“But suppose he was a man who tried to do right, who tried to help his neighbour, who was at least so far a good man as to deny the God that most people seem to believe in—what would you say then?”
“I would say, 'Have patience.' If there be a good God, he cannot be altogether dissatisfied with such a man. Of course it is something wanting that makes him like that, and it may be he is to blame, or it may be he can't help it: I do not know when any man has arrived at the point of development at which he is capable of believing in God: the child of a savage may be capable, and a gray-haired man of science incapable. If such a man says, 'The question of a God is not interesting to me,' I believe him; but, if he be such a man as you have last described, I believe also that, as God is taking care of him who is the God of patience, the time must come when something will make him want to know whether there be a God, and whether he cannot get near him, so as to be near him.' I would say, 'He is in God's school; don't be too much troubled about him, as if God might overlook and forget him. He will see to all that concerns him. He has made him, and he loves him, and he is doing and will do his very best for him.'”

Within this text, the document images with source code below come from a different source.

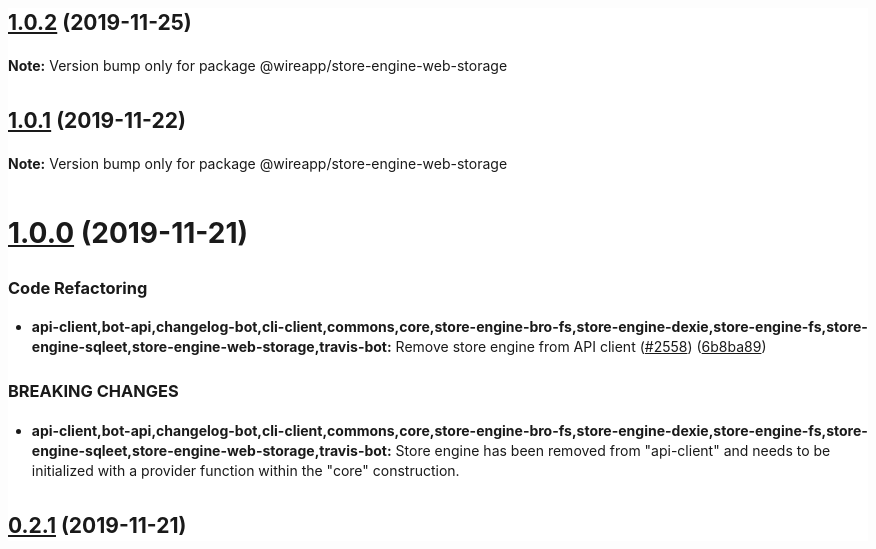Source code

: 



## [1.0.2](https://github.com/wireapp/wire-web-packages/tree/master/packages/store-engine-web-storage/compare/@wireapp/store-engine-web-storage@1.0.1...@wireapp/store-engine-web-storage@1.0.2) (2019-11-25)

**Note:** Version bump only for package @wireapp/store-engine-web-storage





## [1.0.1](https://github.com/wireapp/wire-web-packages/tree/master/packages/store-engine-web-storage/compare/@wireapp/store-engine-web-storage@1.0.0...@wireapp/store-engine-web-storage@1.0.1) (2019-11-22)

**Note:** Version bump only for package @wireapp/store-engine-web-storage





# [1.0.0](https://github.com/wireapp/wire-web-packages/tree/master/packages/store-engine-web-storage/compare/@wireapp/store-engine-web-storage@0.2.1...@wireapp/store-engine-web-storage@1.0.0) (2019-11-21)


### Code Refactoring

* **api-client,bot-api,changelog-bot,cli-client,commons,core,store-engine-bro-fs,store-engine-dexie,store-engine-fs,store-engine-sqleet,store-engine-web-storage,travis-bot:** Remove store engine from API client ([#2558](https://github.com/wireapp/wire-web-packages/tree/master/packages/store-engine-web-storage/issues/2558)) ([6b8ba89](https://github.com/wireapp/wire-web-packages/tree/master/packages/store-engine-web-storage/commit/6b8ba892c85ca43cd498a7b3d56a20a31f8578a4))


### BREAKING CHANGES

* **api-client,bot-api,changelog-bot,cli-client,commons,core,store-engine-bro-fs,store-engine-dexie,store-engine-fs,store-engine-sqleet,store-engine-web-storage,travis-bot:** Store engine has been removed from "api-client" and needs to be initialized with a provider function within the "core" construction.





## [0.2.1](https://github.com/wireapp/wire-web-packages/tree/master/packages/store-engine-web-storage/compare/@wireapp/store-engine-web-storage@0.2.0...@wireapp/store-engine-web-storage@0.2.1) (2019-11-21)
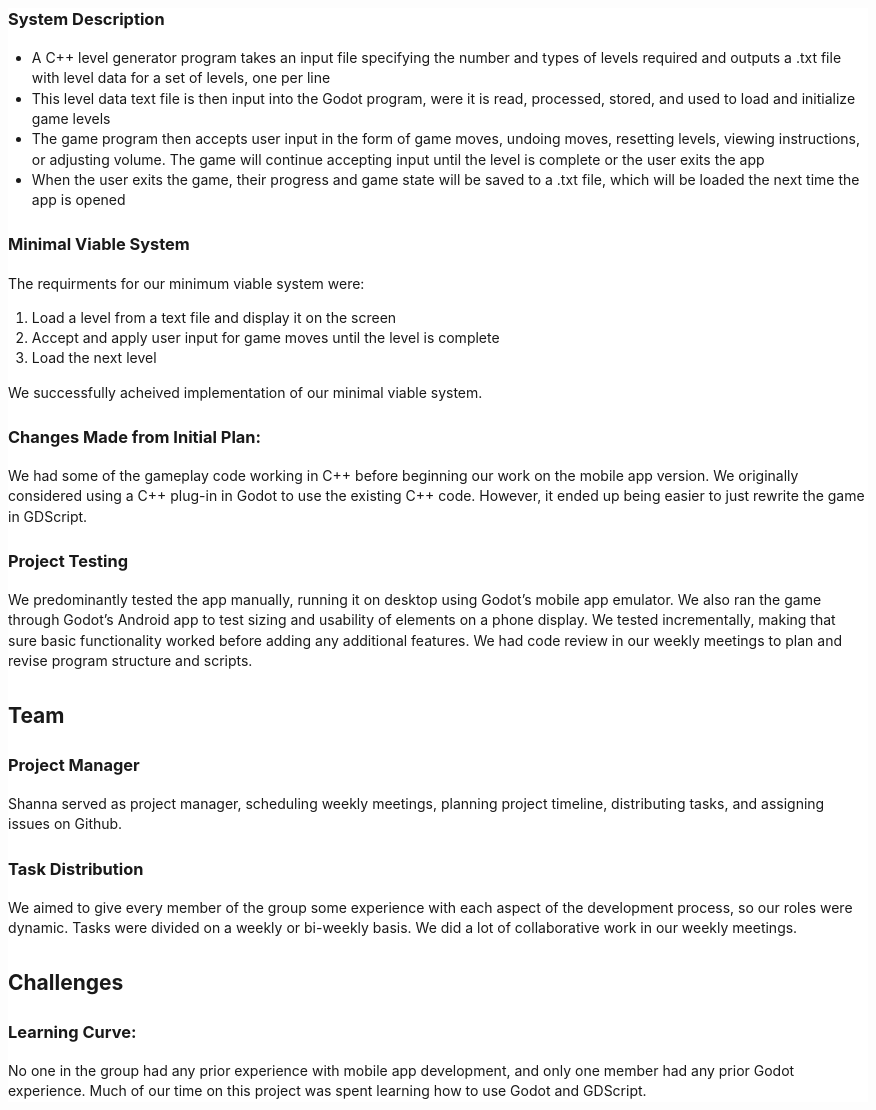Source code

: ### System Description
* A C++ level generator program takes an input file specifying the number and types of levels required and outputs a .txt file with level data for a set of levels, one per line
* This level data text file is then input into the Godot program, were it is read, processed, stored, and used to load and initialize game levels
* The game program then accepts user input in the form of game moves, undoing moves, resetting levels, viewing instructions, or adjusting volume. The game will continue accepting input until the level is complete or the user exits the app
* When the user exits the game, their progress and game state will be saved to a .txt file, which will be loaded the next time the app is opened 

### Minimal Viable System
The requirments for our minimum viable system were: 
1. Load a level from a text file and display it on the screen
2. Accept and apply user input for game moves until the level is complete
3. Load the next level

We successfully acheived implementation of our minimal viable system. 

### Changes Made from Initial Plan:
We had some of the gameplay code working in C++ before beginning our work on the mobile app version. We originally considered using a C++ plug-in in Godot to use the existing C++ code. However, it ended up being easier to just rewrite the game in GDScript.

### Project Testing 
We predominantly tested the app manually, running it on desktop using Godot’s mobile app emulator. 
We also ran the game through Godot’s Android app to test sizing and usability of elements on a phone display. 
We tested incrementally, making that sure basic functionality worked before adding any additional features.
We had code review in our weekly meetings to plan and revise program structure and scripts.

## Team
### Project Manager
Shanna served as project manager, scheduling weekly meetings, planning project timeline, distributing tasks, and assigning issues on Github.

### Task Distribution
We aimed to give every member of the group some experience with each aspect of the development process, so our roles were dynamic. Tasks were divided on a weekly or bi-weekly basis. We did a lot of collaborative work in our weekly meetings. 


## Challenges 
### Learning Curve:
No one in the group had any prior experience with mobile app development, and only one member had any prior Godot experience. Much of our time on this project was spent learning how to use Godot and GDScript.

“Oh, I am so glad to hear you speak like that!” cried Barbara. “I didn't know clergymen were like that! I'm sure they don't talk like that in the pulpit!”
“Well, you know a man can't just chat with his people in the pulpit as he may when he has one alone to himself! For, you see, there are hundreds there, and they are all very different, and that must make a difference in the way he can talk to them. There are multitudes who could not understand a word of what we have been saying to each, other! But if a clergyman says anything in the pulpit that differs in essence from what he says out of it, he is a false prophet, and has no business anywhere but in the realm of falsehood.”
“Why is he in the church, then?”
“If there be any such man in the church of England, we have to ask first how he got into it. I used to think the bishop who ordained him must be to blame for letting such a man in. But I am told the bishops haven't the power to keep out any one who passes their examination, provided he is morally decent; and if that be true, I don't know what is to be done. What I know is, that I have enough to do with my parish, and that to mind my work is the best I can do to set the church right.”
“I suppose the bishops—some of them at least—would say, 'If we do not take the men we can get, how is the work of the church to go on?'”
“I presume that even such bishops would allow that the business of the church is to teach men about God: that they cannot get men who know God, is a bad argument for employing men who do not know him to teach others about him. It is founded on utter distrust of God. I believe the only way to set the thing right is to refuse the bad that there may be room for God to send the good. By admitting the false they block the way for the true. But the poor bishops have great difficulties. I am glad I am not a bishop! My parish is nearly too much for me sometimes!”
Barbara could not help thinking how her mother alone had been almost too much for him.
Their talk the rest of the way was lighter and more general; and to her great joy Barbara discovered that the clergyman loved books the same way the bookbinder loved them. But she did not mention Richard.